Andy Richardson: 'We’ve had all summer to plan'

We’re supposed to believe that breaking international law and becoming a rogue state is in our own interest.

Published
Boris Johnson

That somehow, being rejected by the EU, USA and others around the world won’t turn us into the geopolitical equivalent of Dumb and Dumber.

If we act as China does over Hong Kong or as Iran does over Nazanin Zaghari-Ratcliffe things will be just fine. It’ll also be alright if we play tough and ignore the two most powerful women in the world, German Chancellor Angela Merkel and USA House of Representatives Speaker and Virtual G7 Host Nancy Pelosi.

The damage done to the UK at a time when it most needs friends around the world has been described by former Attorney General Geoffrey Cox as ‘unconscionable’, the tub-thumper who was avowedly pro-Brexit. Former Conservative and Labour Prime Ministers have joined the dissenting voices as people distance themselves from the Johnson-Cummings-Gove shenanigans that would see us break international law.
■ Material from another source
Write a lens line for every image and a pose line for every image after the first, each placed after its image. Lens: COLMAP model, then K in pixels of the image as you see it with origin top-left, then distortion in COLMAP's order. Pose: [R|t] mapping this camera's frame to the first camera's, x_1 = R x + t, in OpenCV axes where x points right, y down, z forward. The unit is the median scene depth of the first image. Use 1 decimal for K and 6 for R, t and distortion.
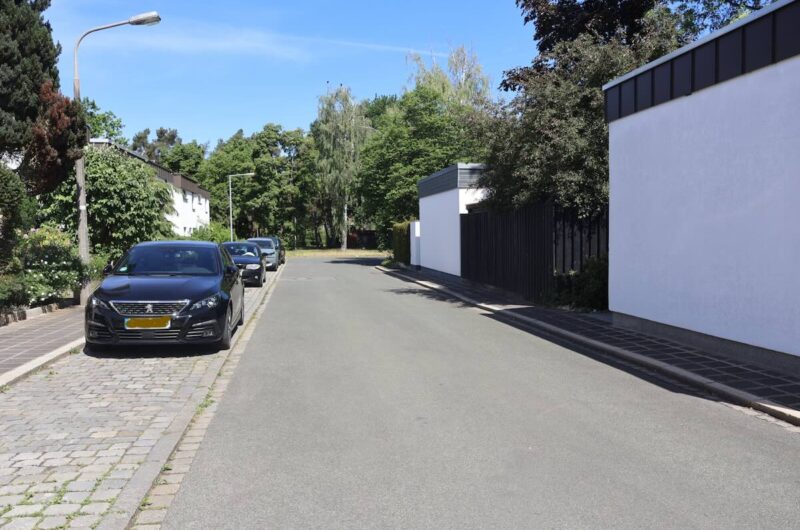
lens RADIAL K [[676.8, 0, 400.0], [0, 676.8, 265.0], [0, 0, 1]] dist [0.044574, 0.004822]
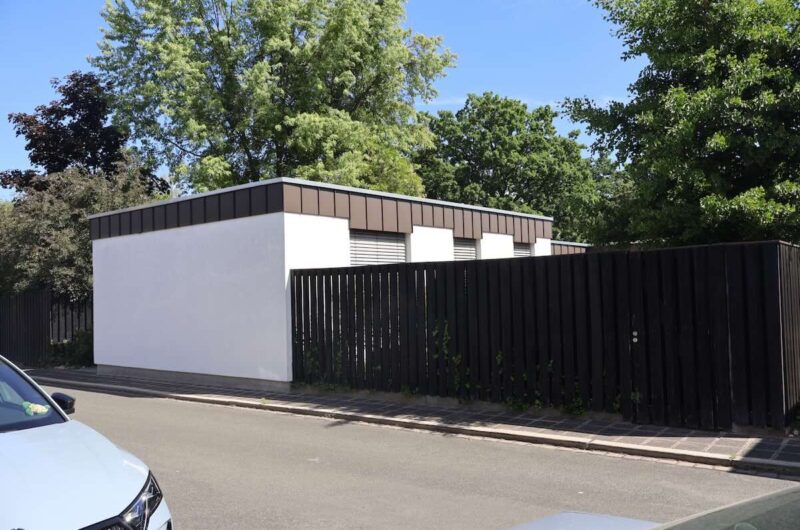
lens RADIAL K [[681.7, 0, 400.0], [0, 681.7, 265.0], [0, 0, 1]] dist [0.001554, 0.005507]
pose [[0.750151, 0.023644, 0.660844, -0.150106], [0.048994, 0.994626, -0.091202, 0.016923], [-0.659450, 0.100793, 0.744961, -0.473384]]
The trouble is, last minute stand-offs and being provocative is what this Government and those at its heart do best. All the while, they avoid the crucial detail and display weapons grade incompetence. From unlawfully proroguing Parliament to withdrawing the whip from their own MPs, from getting it wrong over Covid to messing up school exams.

When there are months and months and months in which to plan, the Government leaves it to the last minute and blames someone else when it realises it’s made a Horlicks, as fans of the original malt drink might say.

Arguably, the Government’s greatest skill has been in persuading us they know what they’re doing; that they have an evil plan that will win the day. As each new controversy shows, however, the opposite seems true.

While they were aware of the Northern Ireland/Ireland issue at the start of the year, they failed to act. Rather, BoJo told us all what a great deal he’d got, when, in fact, it appears he hadn’t read it.

Still, as test and trace descends into fiasco with too few tests available – again, we’ve had all summer to plan – as 4.5 million residents are in danger of being forced to shield, and as doctors warn we have just days to sort it out, it seems like a holiday might be in order. I hear Barnard Castle is lovely at this time of year. And besides, I really need an eye test.